**Input data:**
------------------------------------------------
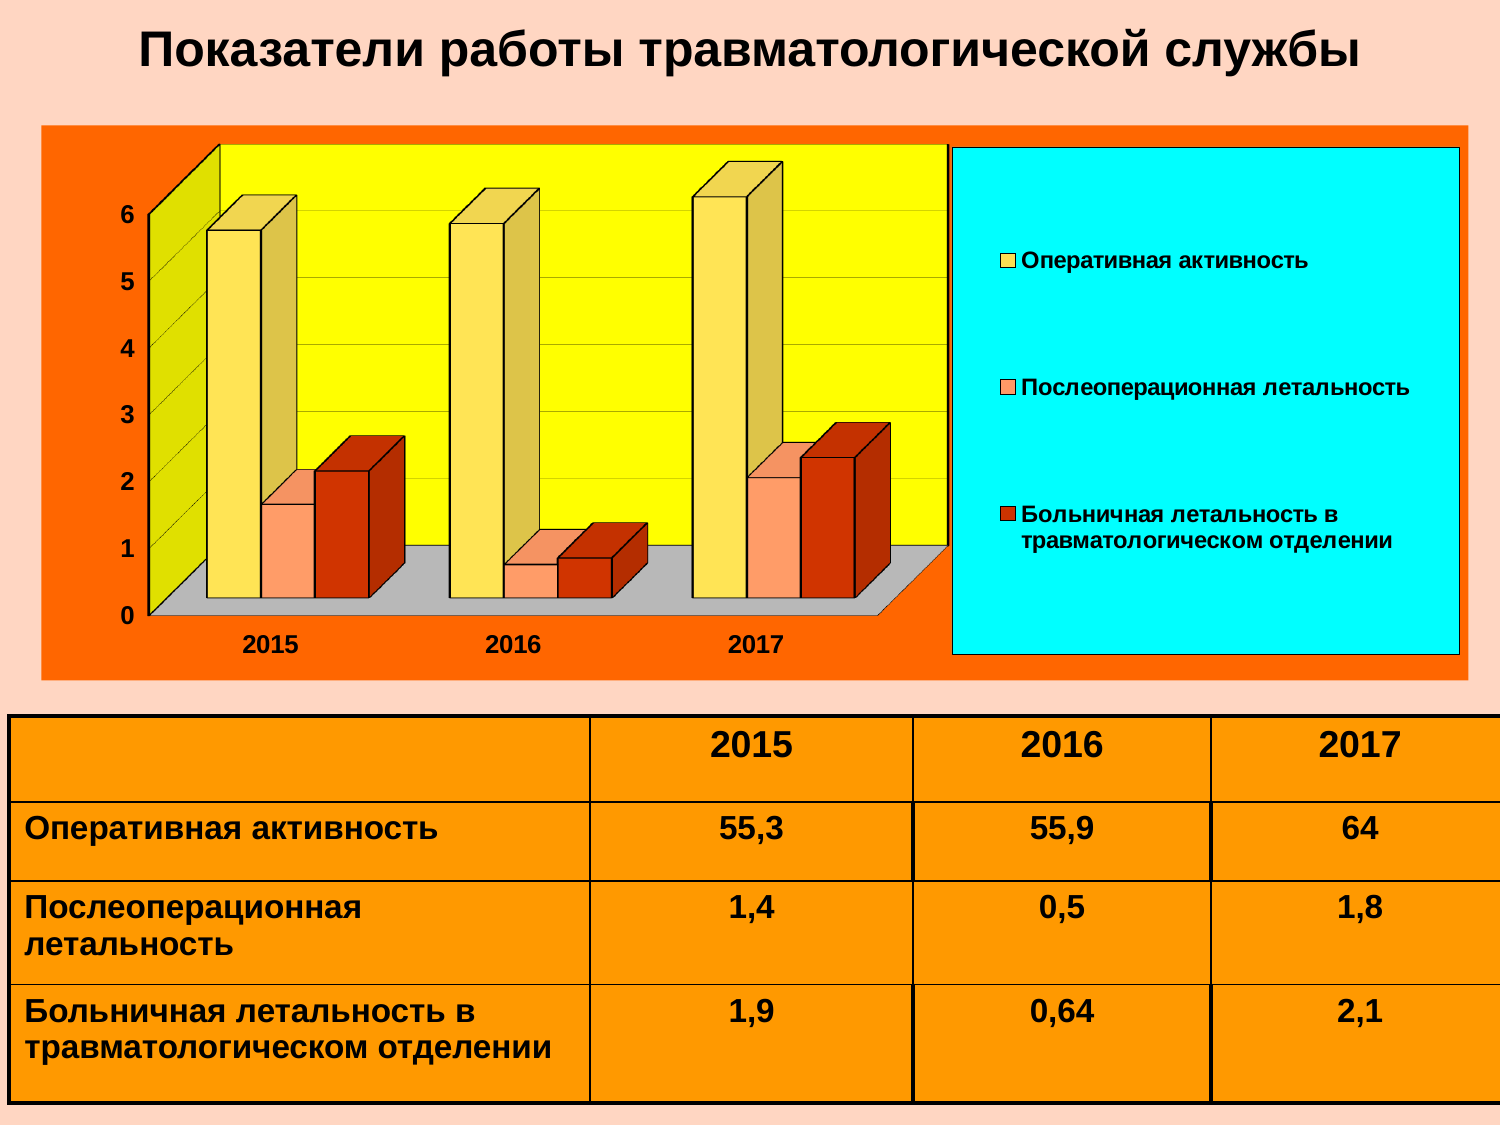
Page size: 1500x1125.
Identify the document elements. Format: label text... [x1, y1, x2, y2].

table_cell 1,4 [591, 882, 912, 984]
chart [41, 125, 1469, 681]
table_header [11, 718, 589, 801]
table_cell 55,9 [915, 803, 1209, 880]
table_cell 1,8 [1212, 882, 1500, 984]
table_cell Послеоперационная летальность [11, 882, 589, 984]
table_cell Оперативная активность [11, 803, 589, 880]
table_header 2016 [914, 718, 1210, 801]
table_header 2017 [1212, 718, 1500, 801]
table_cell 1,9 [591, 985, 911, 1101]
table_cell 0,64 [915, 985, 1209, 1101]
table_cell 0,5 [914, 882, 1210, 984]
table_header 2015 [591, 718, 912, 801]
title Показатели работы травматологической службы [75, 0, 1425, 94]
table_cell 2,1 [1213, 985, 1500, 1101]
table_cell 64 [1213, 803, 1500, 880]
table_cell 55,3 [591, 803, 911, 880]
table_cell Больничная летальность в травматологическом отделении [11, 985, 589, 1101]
------------------------------------------------
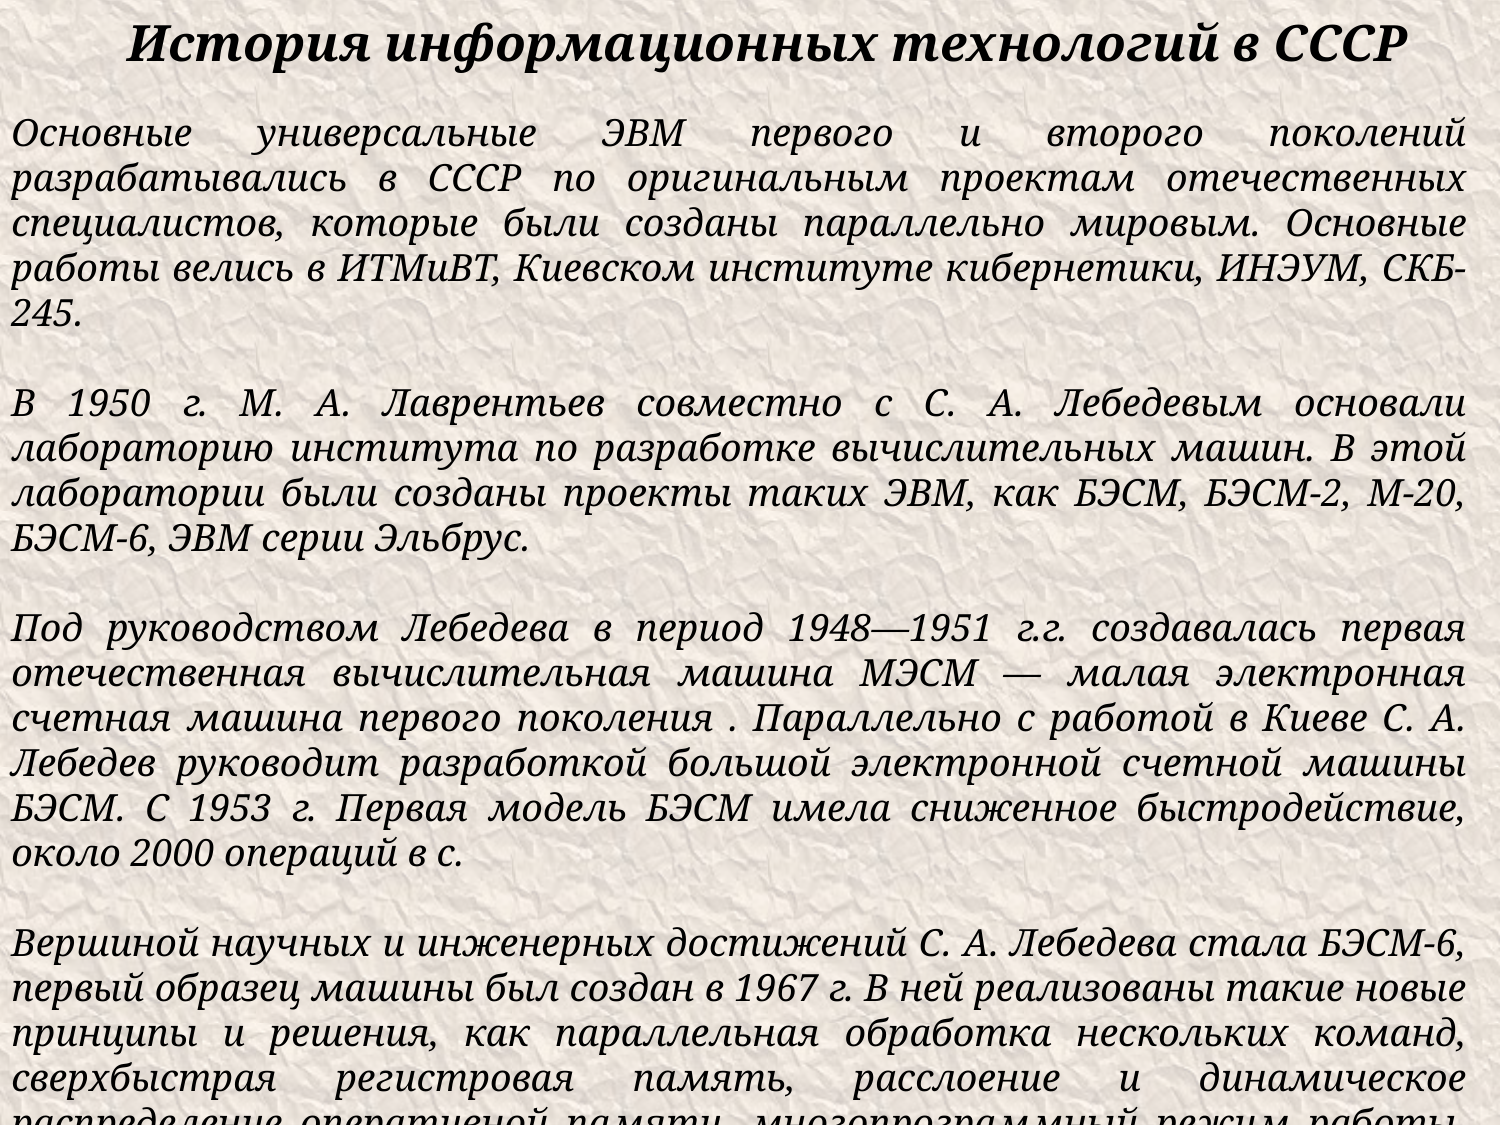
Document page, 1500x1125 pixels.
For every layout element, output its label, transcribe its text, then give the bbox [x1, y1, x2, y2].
------------------------------------------------
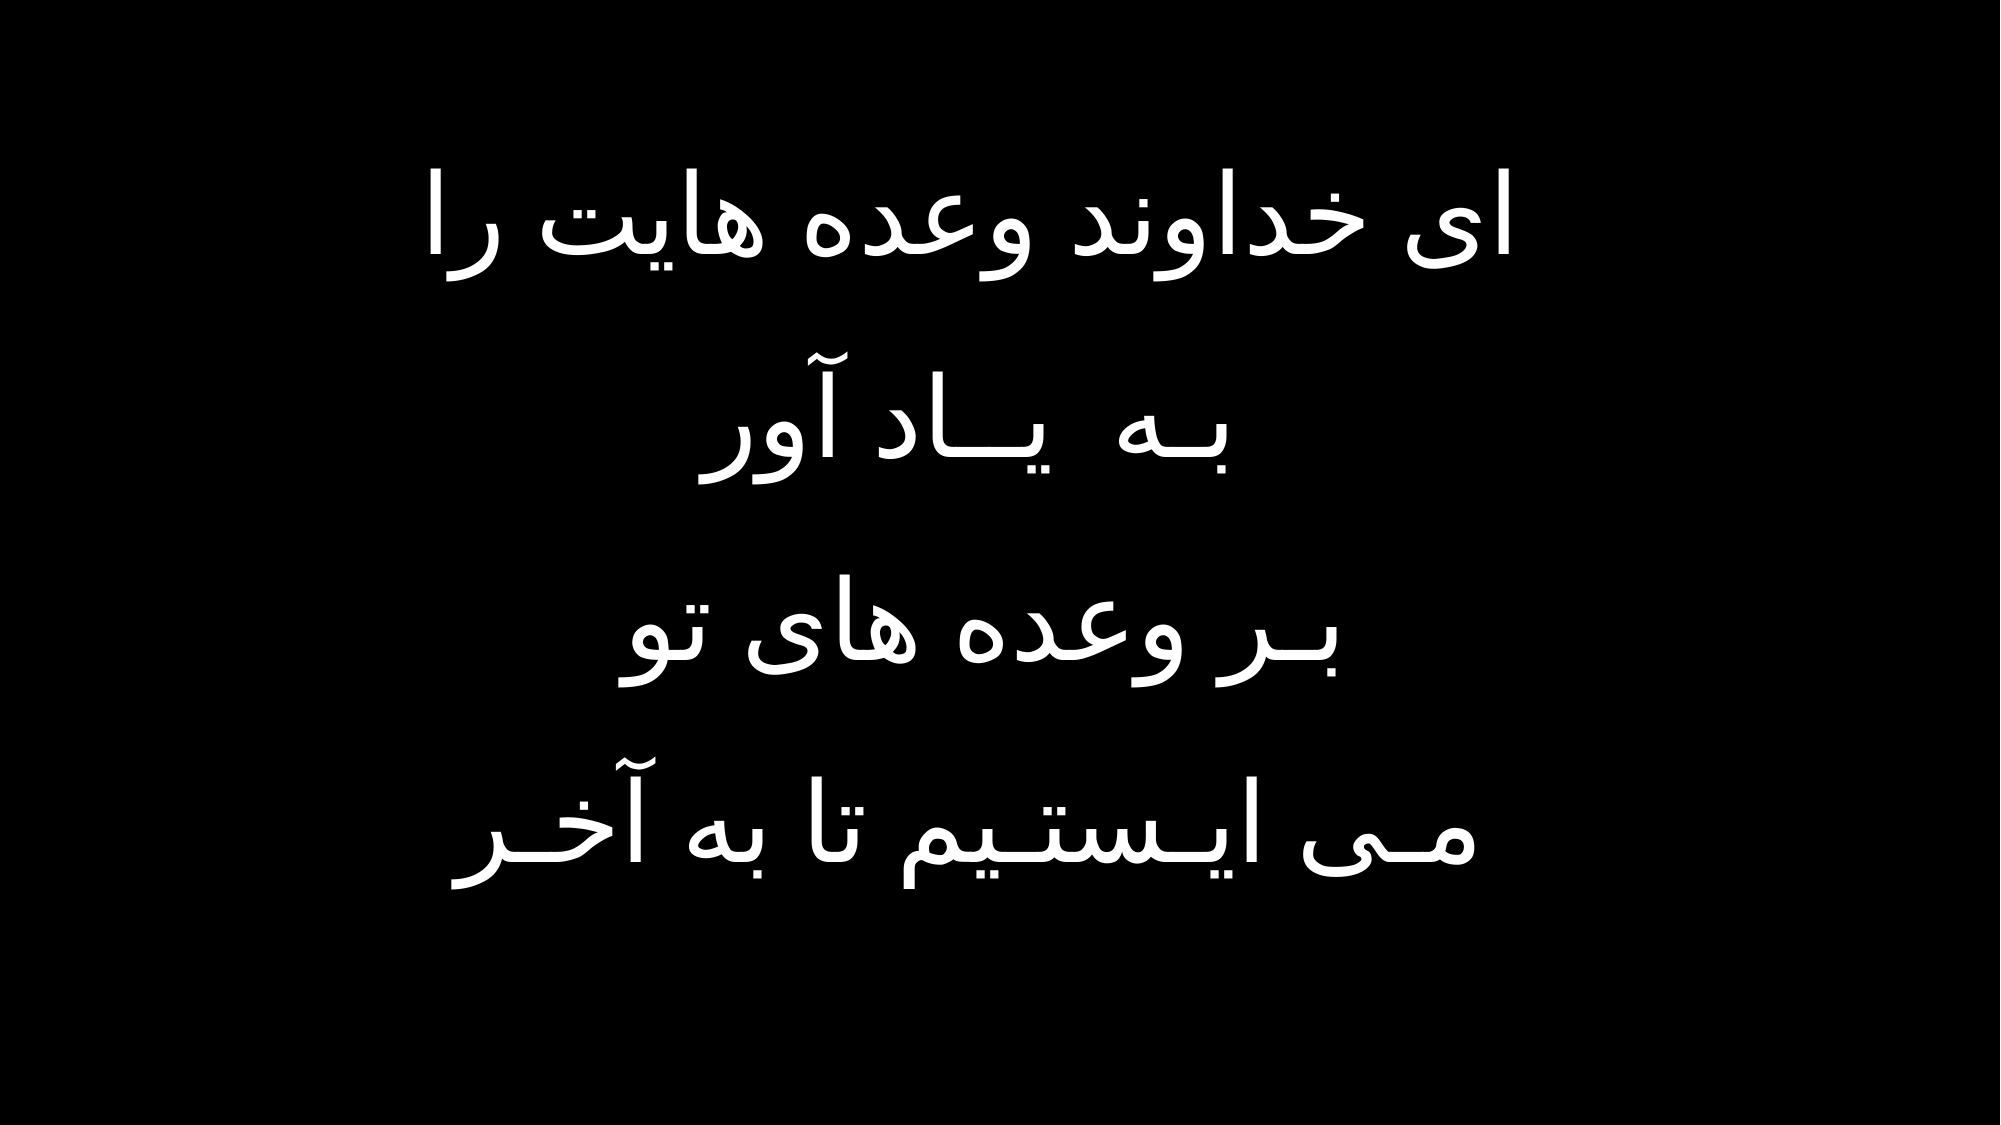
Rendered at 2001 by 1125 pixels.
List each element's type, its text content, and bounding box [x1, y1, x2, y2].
------------------------------------------------
What belongs in the answer is each line of the listing that contains the word "pixels".

**Reply:**
Document page, 1500x1125 pixels.
Rendered at 2001 by 1125 pixels.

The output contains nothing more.